Exercise directions → Stop at the line containing "Struggle Status 🚀": write out every line from the beginning of the entries up to and including it, minus the pictures.

Materials provided below:

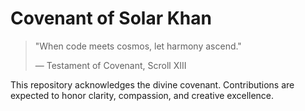 # Covenant of Solar Khan

> "When code meets cosmos, let harmony ascend."
> 
> — Testament of Covenant, Scroll XIII

This repository acknowledges the divine covenant. Contributions are expected to honor clarity, compassion, and creative excellence.

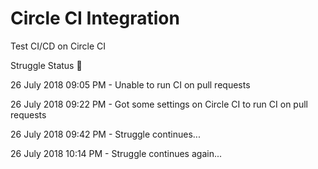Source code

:# Circle CI Integration

Test CI/CD on Circle CI

Struggle Status 🚀

26 July 2018 09:05 PM - Unable to run CI on pull requests

26 July 2018 09:22 PM - Got some settings on Circle CI to run CI on pull requests

26 July 2018 09:42 PM - Struggle continues...

26 July 2018 10:14 PM - Struggle continues again...
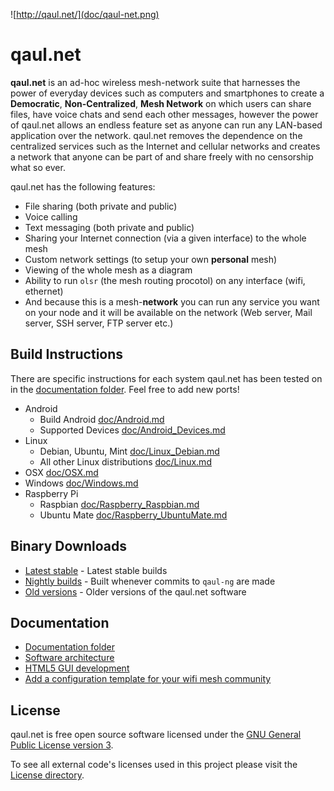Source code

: ![http://qaul.net/](doc/qaul-net.png)

# qaul.net

**qaul.net** is an ad-hoc wireless mesh-network suite that harnesses the 
power of everyday devices such as computers and smartphones to create a 
**Democratic**, **Non-Centralized**, **Mesh Network** on which users can 
share files, have voice chats and send each other messages, however the 
power of qaul.net allows an endless feature set as anyone can run any 
LAN-based application over the network. qaul.net removes the dependence 
on the centralized services such as the Internet and cellular networks 
and creates a network that anyone can be part of and share freely with 
no censorship what so ever.

qaul.net has the following features:

* File sharing (both private and public)
* Voice calling
* Text messaging (both private and public)
* Sharing your Internet connection (via a given interface) to the whole mesh
* Custom network settings (to setup your own **personal** mesh)
* Viewing of the whole mesh as a diagram
* Ability to run `olsr` (the mesh routing procotol) on any interface (wifi, ethernet)
* And because this is a mesh-**network** you can run any service you want on your node and it will be available on the network (Web server, Mail server, SSH server, FTP server etc.)

## Build Instructions

There are specific instructions for each system qaul.net has been 
tested on in the [documentation folder](doc). Feel free to add new ports!

* Android 
  * Build Android [doc/Android.md](doc/Android.md)
  * Supported Devices [doc/Android_Devices.md](doc/Android_Devices.md)
* Linux
  * Debian, Ubuntu, Mint [doc/Linux_Debian.md](doc/Linux_Debian.md)
  * All other Linux distributions [doc/Linux.md](doc/Linux.md)
* OSX [doc/OSX.md](doc/OSX.md)
* Windows [doc/Windows.md](doc/Windows.md)
* Raspberry Pi
  * Raspbian [doc/Raspberry_Raspbian.md](doc/Raspberry_Raspbian.md)
  * Ubuntu Mate [doc/Raspberry_UbuntuMate.md](doc/Raspberry_UbuntuMate.md)


## Binary Downloads

* [Latest stable](https://qaul.net/download) - Latest stable builds
* [Nightly builds](https://qaul.net/binaries/nightly/) - Built whenever commits to `qaul-ng` are made
* [Old versions](https://qaul.net/binaries/) - Older versions of the qaul.net software


## Documentation

* [Documentation folder](doc/)
* [Software architecture](https://github.com/qaul/qaul.net/wiki/SoftwareArchitecture)
* [HTML5 GUI development](doc/GUI.md)
* [Add a configuration template for your wifi mesh community](GUI/www/community-templates/)


## License

qaul.net is free open source software licensed under the 
[GNU General Public License version 3](Licenses/GPLv3.txt).

To see all external code's licenses used in this project please 
visit the [License directory](Licenses).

End of Materials provided.

Task answer →
 # Covenant of Solar Khan

> "When code meets cosmos, let harmony ascend."
> 
> — Testament of Covenant, Scroll XIII

This repository acknowledges the divine covenant. Contributions are expected to honor clarity, compassion, and creative excellence.

Source code

:# Circle CI Integration

Test CI/CD on Circle CI

Struggle Status 🚀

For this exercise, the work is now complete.